After the initial design of the Pneumo AMC was released in 2007, MSF commented to the GAVI Expert Group that USD 600 million of industry profit would be generated simply due to the design of the AMC. The updated design seems to address many of the initial inadequacies. Crucially though, the economic simulations on which GAVI’s Expert Group bases its recommendations have not been made public. Until they do, the real mechanism of the AMC remains opaque. GAVI has pledged to make data available but says this will take several weeks. With the signing of the AMC agreement only weeks away (Governments are due to meet on May 20th), this leaves a short time for public scrutiny and debate.

This AMC project is an experiment. It may well be that the AMC is deemed an unsuccessful or inappropriate alternative financing model in the future. What is certain though is that without more transparency AMCs will never be recognised as a funding mechanism accepted by all stakeholders.
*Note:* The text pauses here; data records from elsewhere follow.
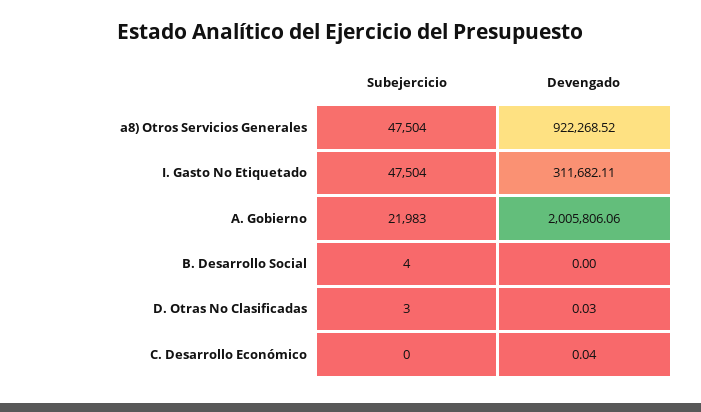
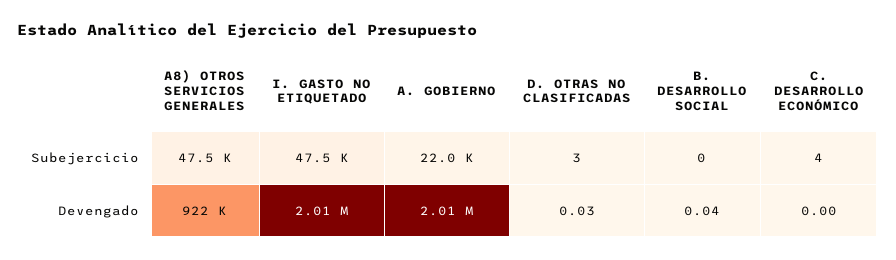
  {
    "Subejercicio": {
      "a8) Otros Servicios Generales": 47504,
      "I. Gasto No Etiquetado": 47504,
      "A. Gobierno": 21983,
-     "B. Desarrollo Social": 4,
+     "B. Desarrollo Social": 0,
      "D. Otras No Clasificadas": 3,
-     "C. Desarrollo Económico": 0
+     "C. Desarrollo Económico": 4
    },
    "Devengado": {
      "a8) Otros Servicios Generales": 922268.52,
-     "I. Gasto No Etiquetado": 311682.11,
+     "I. Gasto No Etiquetado": 2010000,
      "A. Gobierno": 2005806.06,
-     "B. Desarrollo Social": 0,
+     "B. Desarrollo Social": 0.04,
      "D. Otras No Clasificadas": 0.03,
-     "C. Desarrollo Económico": 0.04
+     "C. Desarrollo Económico": 0
    }
  }

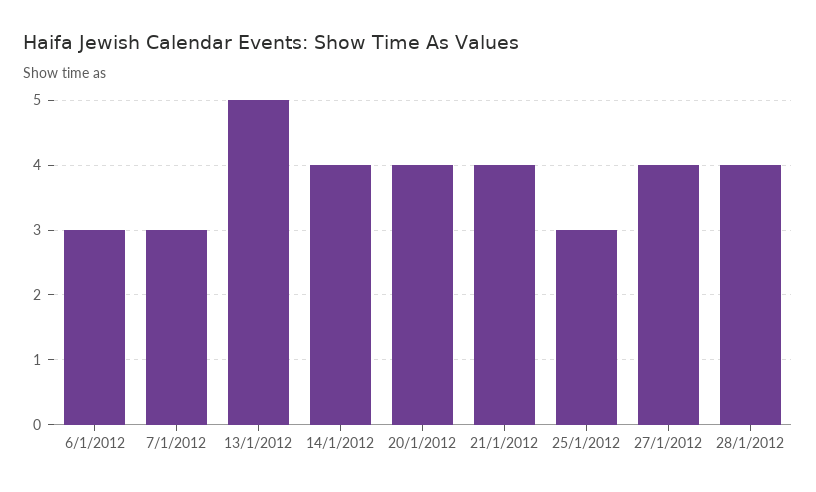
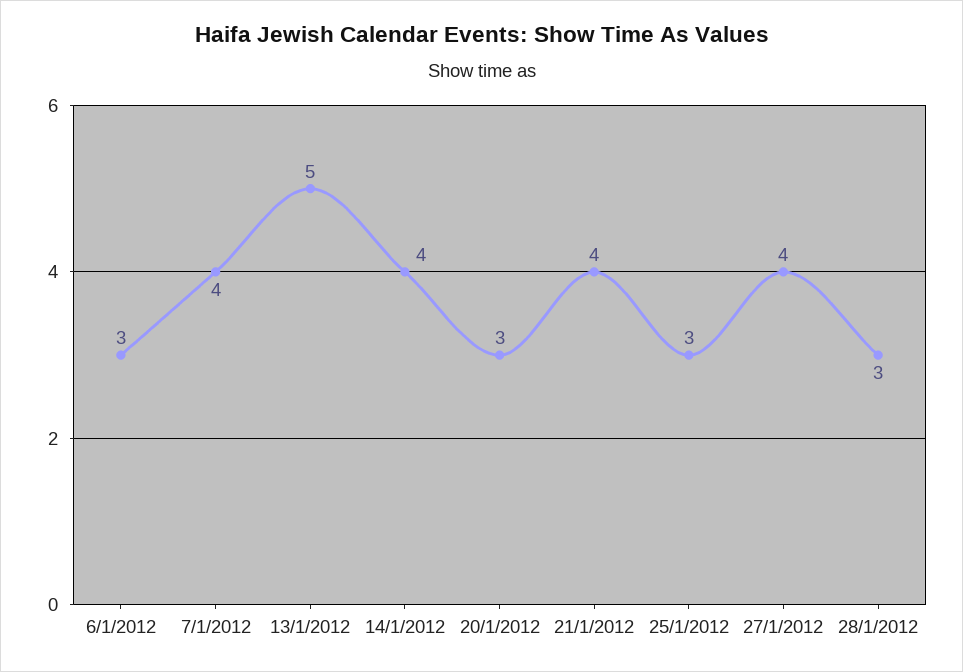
  {
    "6/1/2012": 3,
-   "7/1/2012": 3,
+   "7/1/2012": 4,
    "13/1/2012": 5,
    "14/1/2012": 4,
-   "20/1/2012": 4,
+   "20/1/2012": 3,
    "21/1/2012": 4,
    "25/1/2012": 3,
    "27/1/2012": 4,
-   "28/1/2012": 4
+   "28/1/2012": 3
  }

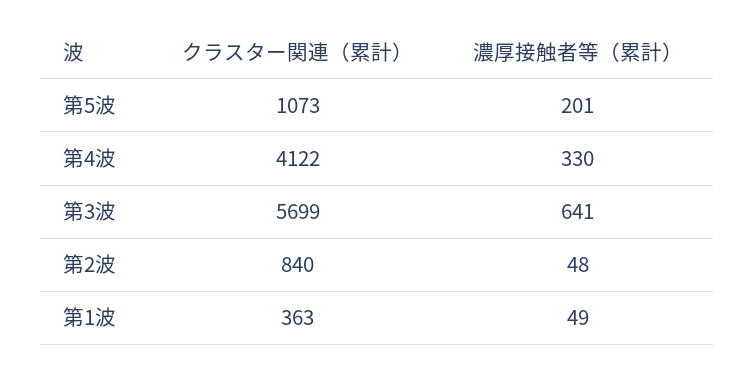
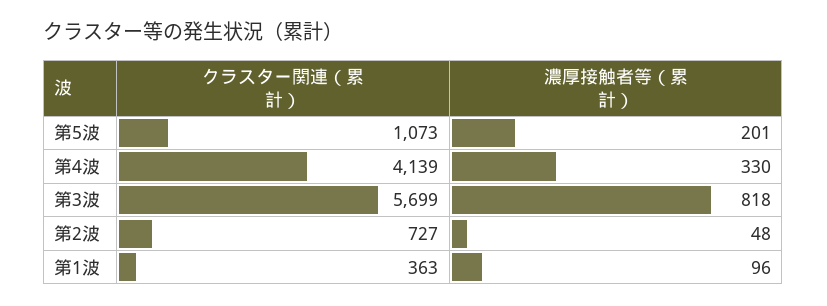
  {
    "クラスター関連（累計）": {
      "第5波": 1073,
-     "第4波": 4122,
+     "第4波": 4139,
      "第3波": 5699,
-     "第2波": 840,
+     "第2波": 727,
      "第1波": 363
    },
    "濃厚接触者等（累計）": {
      "第5波": 201,
      "第4波": 330,
-     "第3波": 641,
+     "第3波": 818,
      "第2波": 48,
-     "第1波": 49
+     "第1波": 96
    }
  }

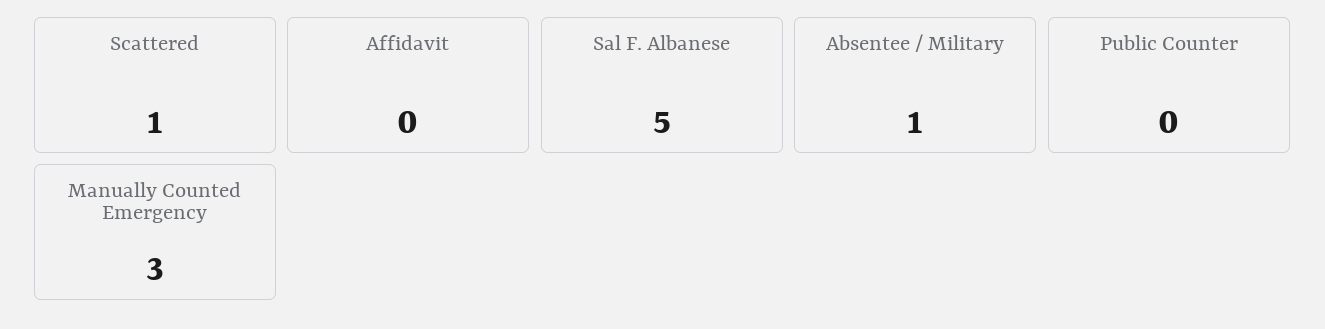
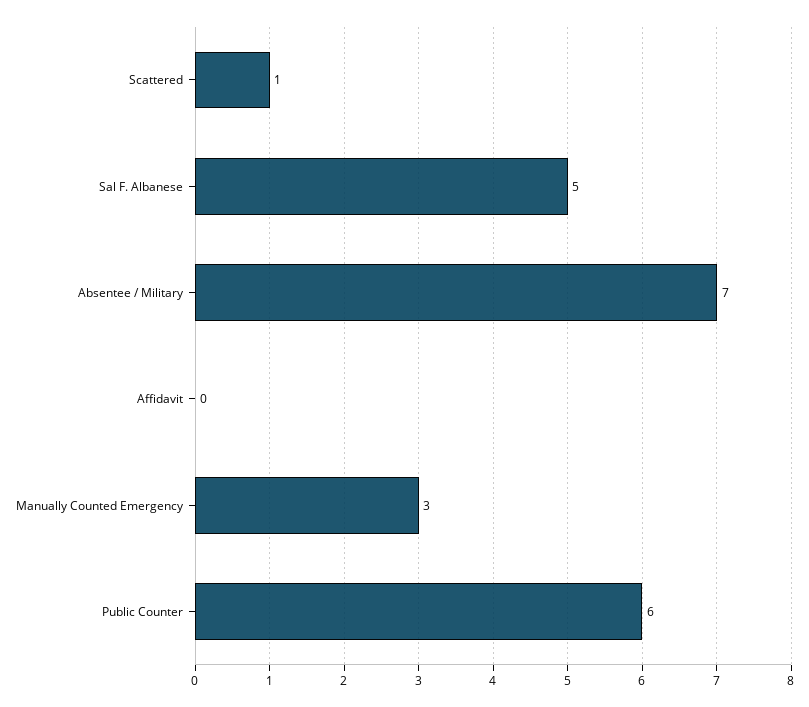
  {
    "Scattered": 1,
    "Affidavit": 0,
    "Sal F. Albanese": 5,
-   "Absentee / Military": 1,
+   "Absentee / Military": 7,
-   "Public Counter": 0,
+   "Public Counter": 6,
    "Manually Counted Emergency": 3
  }

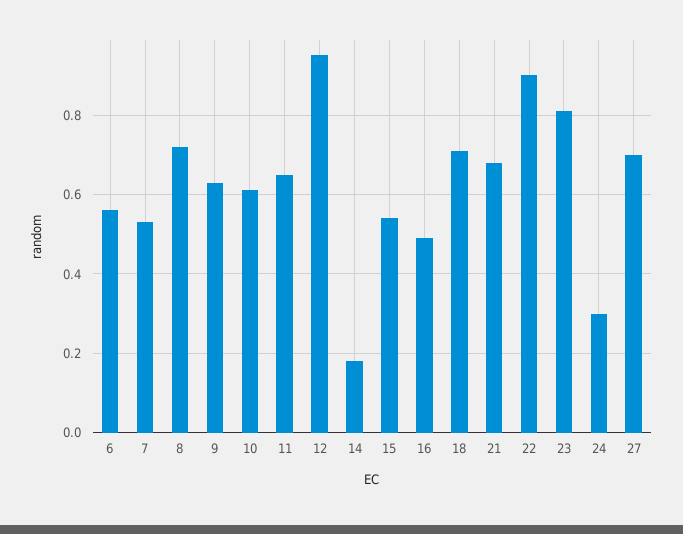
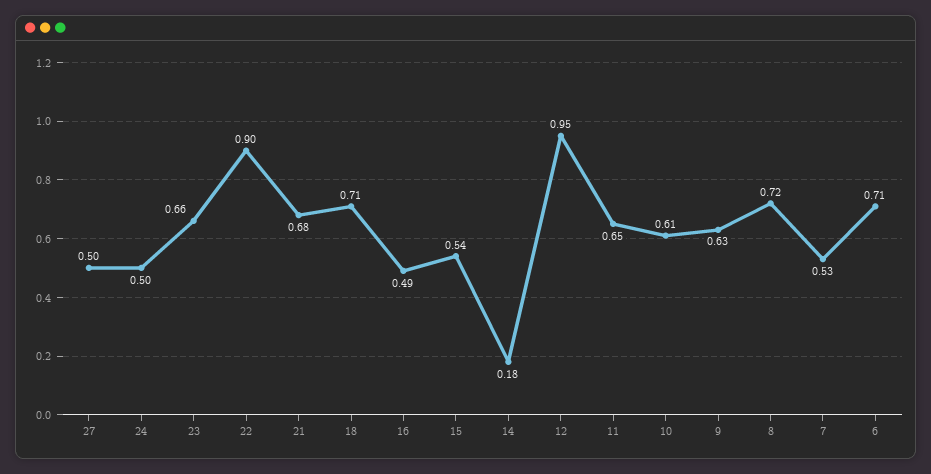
  {
-   "6": 0.55,
+   "6": 0.71,
    "7": 0.53,
    "8": 0.72,
    "9": 0.63,
    "10": 0.61,
    "11": 0.65,
    "12": 0.95,
    "14": 0.18,
    "15": 0.54,
    "16": 0.49,
    "18": 0.71,
    "21": 0.68,
    "22": 0.9,
-   "23": 0.8,
+   "23": 0.66,
-   "24": 0.3,
+   "24": 0.5,
-   "27": 0.7
+   "27": 0.5
  }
Governments may find it easier to commit to AMCs than to confront the complex issue of intellectual property and R&D. But they should recognize that AMCs are only a minor adapta-tion of the present system, and that the ambition to develop policies for essential health R&D should go well beyond AMCs. Other alternative financing mechanisms may be better suited to solve certain problems.

Donors should therefore engage in discussions, including the forthcoming WHO Intergovernmental Working Group on Public Health, Innovation and Intellectual Property (IGWG) that pursue other models, such as prize funds or an R&D treaty. The IGWG is mandated to promote alternative financing mechanisms that address the link between the cost of R&D and the price of products. In 2007 the World Health Assembly called on the WHO Director General to encourage the development of such mechanisms. The AMC, which fails to address that link, cannot be the only proposal on the table.

Dr Tido von Schoen-Angerer, Director of Campaign for Essential Medicines at MSF.